More on the Credit Card Meltdown PDF Print E-mail
  
Wednesday, 29 October 2008 21:14

We’ve been telling you about the next big meltdown in the financial world—the credit card crisis.  See our reporthere. Now the story is going mainstream and the news isn’t pretty. An article in today’s New York Times gives some startling numbers and dire predictions of things to come:

Lenders wrote off an estimated $21 billion in bad credit card loans in the first half of 2008 as more borrowers defaulted on their payments. With companies laying off tens of thousands of workers, the industry stands to lose at least another $55 billion over the next year and a half, analysts say. Currently, the total losses amount to 5.5 percent of credit card debt outstanding, and could surpass the 7.9 percent level reached after the technology bubble burst in 2001.

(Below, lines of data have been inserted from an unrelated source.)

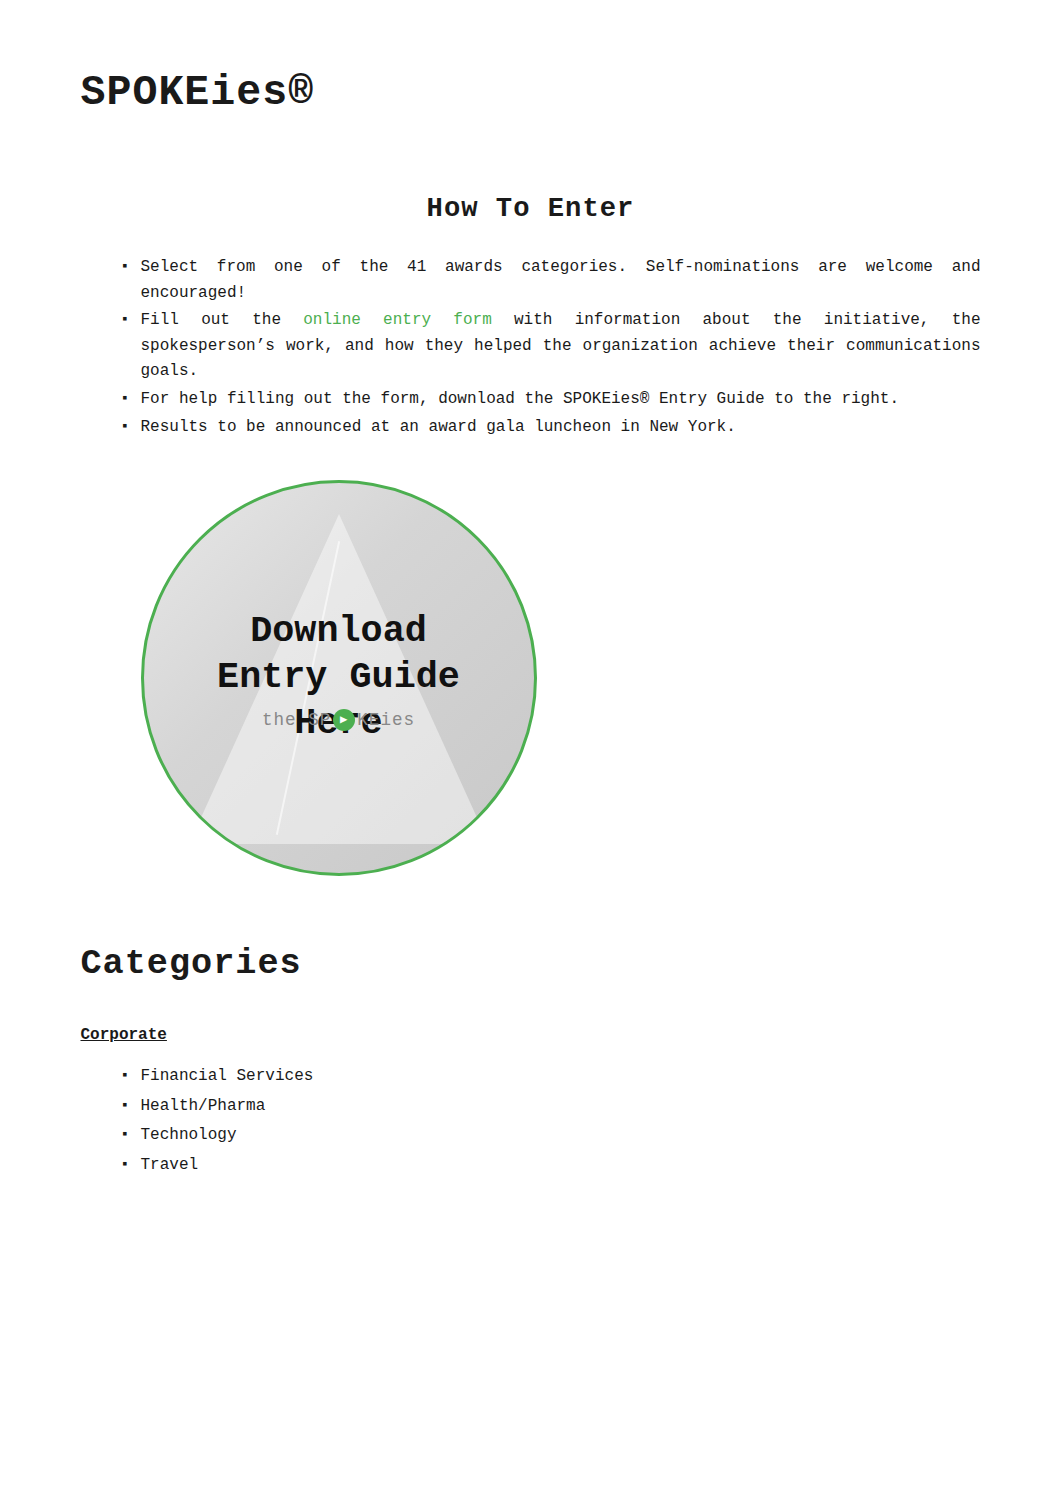SPOKEies®
How To Enter
Select from one of the 41 awards categories. Self-nominations are welcome and encouraged!
Fill out the online entry form with information about the initiative, the spokesperson’s work, and how they helped the organization achieve their communications goals.
For help filling out the form, download the SPOKEies® Entry Guide to the right.
Results to be announced at an award gala luncheon in New York.
Download
Entry Guide
Here
the SP▶KEies
Categories
Corporate
Financial Services
Health/Pharma
Technology
Travel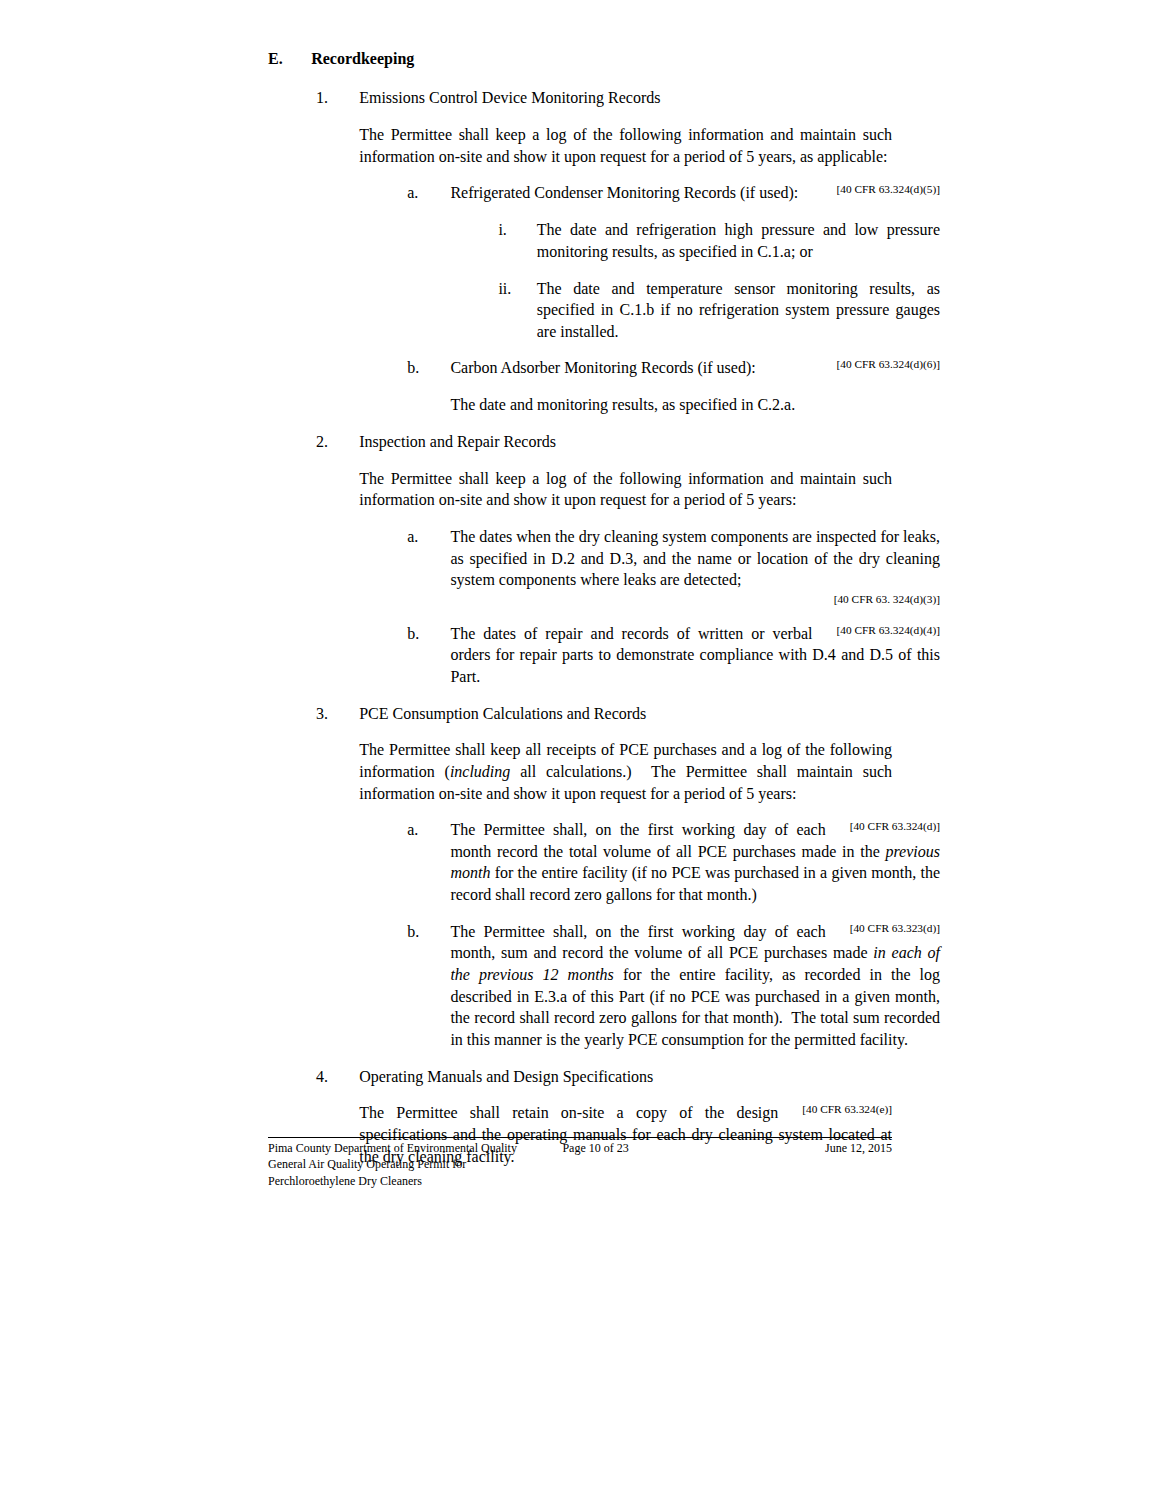E. Recordkeeping
1.
Emissions Control Device Monitoring Records
The Permittee shall keep a log of the following information and maintain such information on-site and show it upon request for a period of 5 years, as applicable:
a.
[40 CFR 63.324(d)(5)] Refrigerated Condenser Monitoring Records (if used):
i.
The date and refrigeration high pressure and low pressure monitoring results, as specified in C.1.a; or
ii.
The date and temperature sensor monitoring results, as specified in C.1.b if no refrigeration system pressure gauges are installed.
b.
[40 CFR 63.324(d)(6)] Carbon Adsorber Monitoring Records (if used):
The date and monitoring results, as specified in C.2.a.
2.
Inspection and Repair Records
The Permittee shall keep a log of the following information and maintain such information on-site and show it upon request for a period of 5 years:
a.
The dates when the dry cleaning system components are inspected for leaks, as specified in D.2 and D.3, and the name or location of the dry cleaning system components where leaks are detected; [40 CFR 63. 324(d)(3)]
b.
[40 CFR 63.324(d)(4)] The dates of repair and records of written or verbal orders for repair parts to demonstrate compliance with D.4 and D.5 of this Part.
3.
PCE Consumption Calculations and Records
The Permittee shall keep all receipts of PCE purchases and a log of the following information (including all calculations.) The Permittee shall maintain such information on-site and show it upon request for a period of 5 years:
a.
[40 CFR 63.324(d)] The Permittee shall, on the first working day of each month record the total volume of all PCE purchases made in the previous month for the entire facility (if no PCE was purchased in a given month, the record shall record zero gallons for that month.)
b.
[40 CFR 63.323(d)] The Permittee shall, on the first working day of each month, sum and record the volume of all PCE purchases made in each of the previous 12 months for the entire facility, as recorded in the log described in E.3.a of this Part (if no PCE was purchased in a given month, the record shall record zero gallons for that month). The total sum recorded in this manner is the yearly PCE consumption for the permitted facility.
4.
Operating Manuals and Design Specifications
[40 CFR 63.324(e)] The Permittee shall retain on-site a copy of the design specifications and the operating manuals for each dry cleaning system located at the dry cleaning facility.
| Pima County Department of Environmental Quality General Air Quality Operating Permit for Perchloroethylene Dry Cleaners | Page 10 of 23 | June 12, 2015 |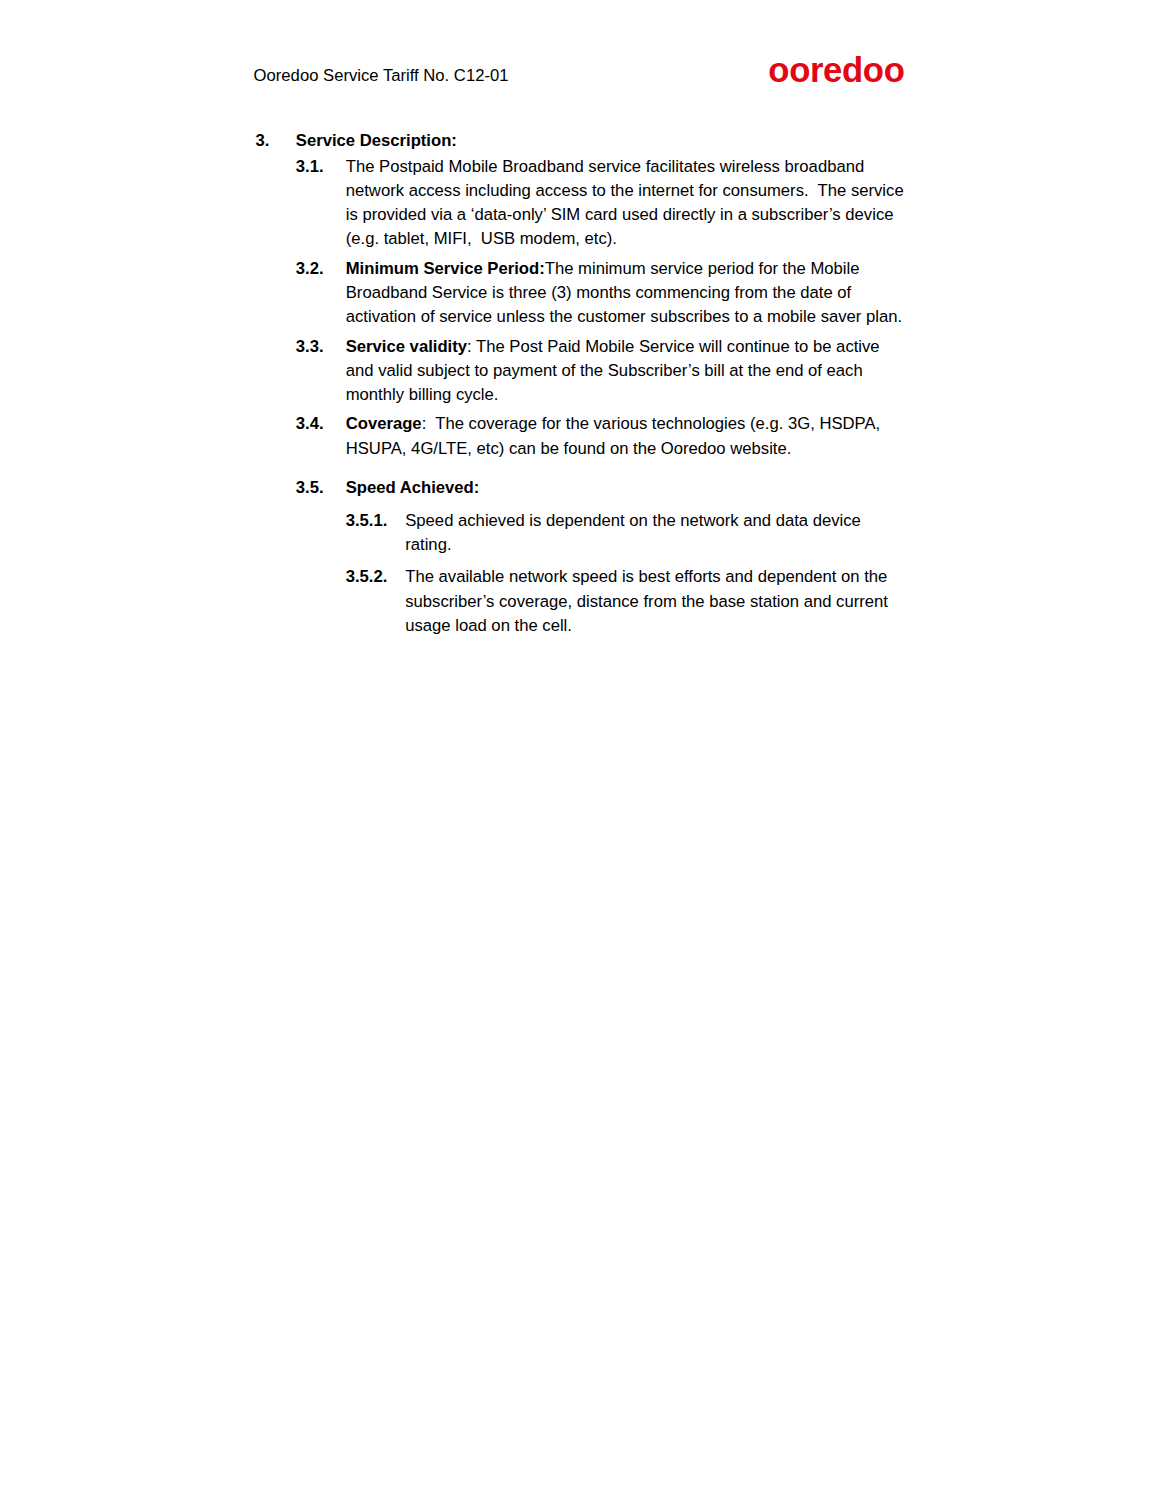Ooredoo Service Tariff No. C12-01
ooredoo
3. Service Description:
3.1. The Postpaid Mobile Broadband service facilitates wireless broadband network access including access to the internet for consumers. The service is provided via a ‘data-only’ SIM card used directly in a subscriber’s device (e.g. tablet, MIFI, USB modem, etc).
3.2. Minimum Service Period: The minimum service period for the Mobile Broadband Service is three (3) months commencing from the date of activation of service unless the customer subscribes to a mobile saver plan.
3.3. Service validity: The Post Paid Mobile Service will continue to be active and valid subject to payment of the Subscriber’s bill at the end of each monthly billing cycle.
3.4. Coverage: The coverage for the various technologies (e.g. 3G, HSDPA, HSUPA, 4G/LTE, etc) can be found on the Ooredoo website.
3.5. Speed Achieved:
3.5.1. Speed achieved is dependent on the network and data device rating.
3.5.2. The available network speed is best efforts and dependent on the subscriber’s coverage, distance from the base station and current usage load on the cell.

All that easy credit with the over-the-top credit lines is biting back hard—for the lenders and for you.


Even if you’re a creditworthy consumer who’s never missed a payment, be prepared to see your lines of credit slashed.  If you’ve got a spare Capital One credit card that you haven’t used much lately, never mind the warning, “Use it or lose it.” The company is already shutting you down.

 
Maybe it’s not such a bad thing to have one of your credit card accounts closed—it’s one less spending temptation.  But the bad news is, even if you’ve done nothing wrong, it could result in a lower credit score, which means you’ll have to pay higher interest rates, and  . . . good luck next time you try to take out a loan.

 
And now the Treasury Department is sounding the alarm by inviting consumers to check into the “Bad Credit Hotel.”  Sounds ominous, but it’s actually our tax dollars at work in a new advertising campaign promoting an online game about how to maintain good credit.